Now let's make sure that we are getting the same results for both of them.



In [77]:

    
print "Complete Match: ", (model.predict(X) == model.predict(X, n_jobs=4)).all()
print model.predict(X[:20])
print model.predict(X[:20], n_jobs=4)









    



Complete Match:  True
[0 0 0 0 0 0 0 0 0 0 0 0 0 0 0 0 0 0 0 0]
[0 0 0 0 0 0 0 0 0 0 0 0 0 0 0 0 0 0 0 0]

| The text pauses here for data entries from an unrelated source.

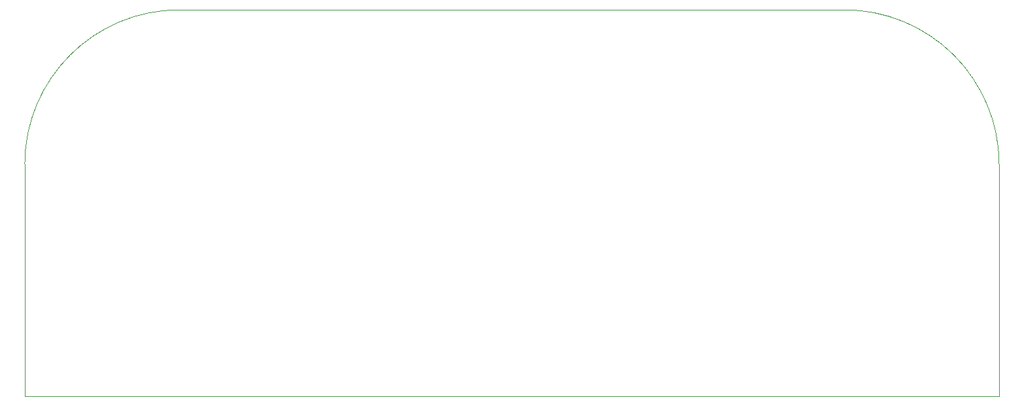
<source format=gbr>
%TF.GenerationSoftware,KiCad,Pcbnew,(5.99.0-6632-gb710573c5)*%
%TF.CreationDate,2020-12-08T22:19:28-05:00*%
%TF.ProjectId,zoom_pad,7a6f6f6d-5f70-4616-942e-6b696361645f,rev?*%
%TF.SameCoordinates,Original*%
%TF.FileFunction,Profile,NP*%
%FSLAX46Y46*%
G04 Gerber Fmt 4.6, Leading zero omitted, Abs format (unit mm)*
G04 Created by KiCad (PCBNEW (5.99.0-6632-gb710573c5)) date 2020-12-08 22:19:28*
%MOMM*%
%LPD*%
G01*
G04 APERTURE LIST*
%TA.AperFunction,Profile*%
%ADD10C,0.100000*%
%TD*%
G04 APERTURE END LIST*
D10*
X186000000Y-130000000D02*
X60000000Y-130000000D01*
X186000000Y-100000000D02*
X186000000Y-130000000D01*
X80000000Y-80000000D02*
X166000000Y-80000000D01*
X60000000Y-100000000D02*
X60000000Y-130000000D01*
X166000000Y-79999999D02*
G75*
G02*
X186000000Y-100000000I8J-19999992D01*
G01*
X59999997Y-99999997D02*
G75*
G02*
X80000000Y-80000000I20000000J-3D01*
G01*
M02*

</source>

This can work just as easily with Naive Bayes as it would work with GMMs.



In [78]:

    
model = NaiveBayes(distributions)



In [79]:

    
%timeit model.predict_proba(X)
%timeit model.predict_proba(X, n_jobs=4)









    



1 loop, best of 3: 5.51 s per loop
1 loop, best of 3: 3.56 s per loop

We can also confirm that this is producing the correct result.



In [80]:

    
(model.predict_proba(X[:100]) - model.predict_proba(X[:100], n_jobs=4)).sum()









    Out[80]:





0.0

Final Remarks

Thank you for working through this tutorial of the basic functionality of the pomegranate package. I hope that you end up finding it relevant and useful for your work. If you have any exciting use cases I'd love to hear about how pomegranate was able to help you.

pomegranate is a work in progress, and unfortunately is not how I am able to spend the majority of my time. If you notice a bug or inconsistency, please open an issue on github. I try to respond to fix the bugs as soon as possible!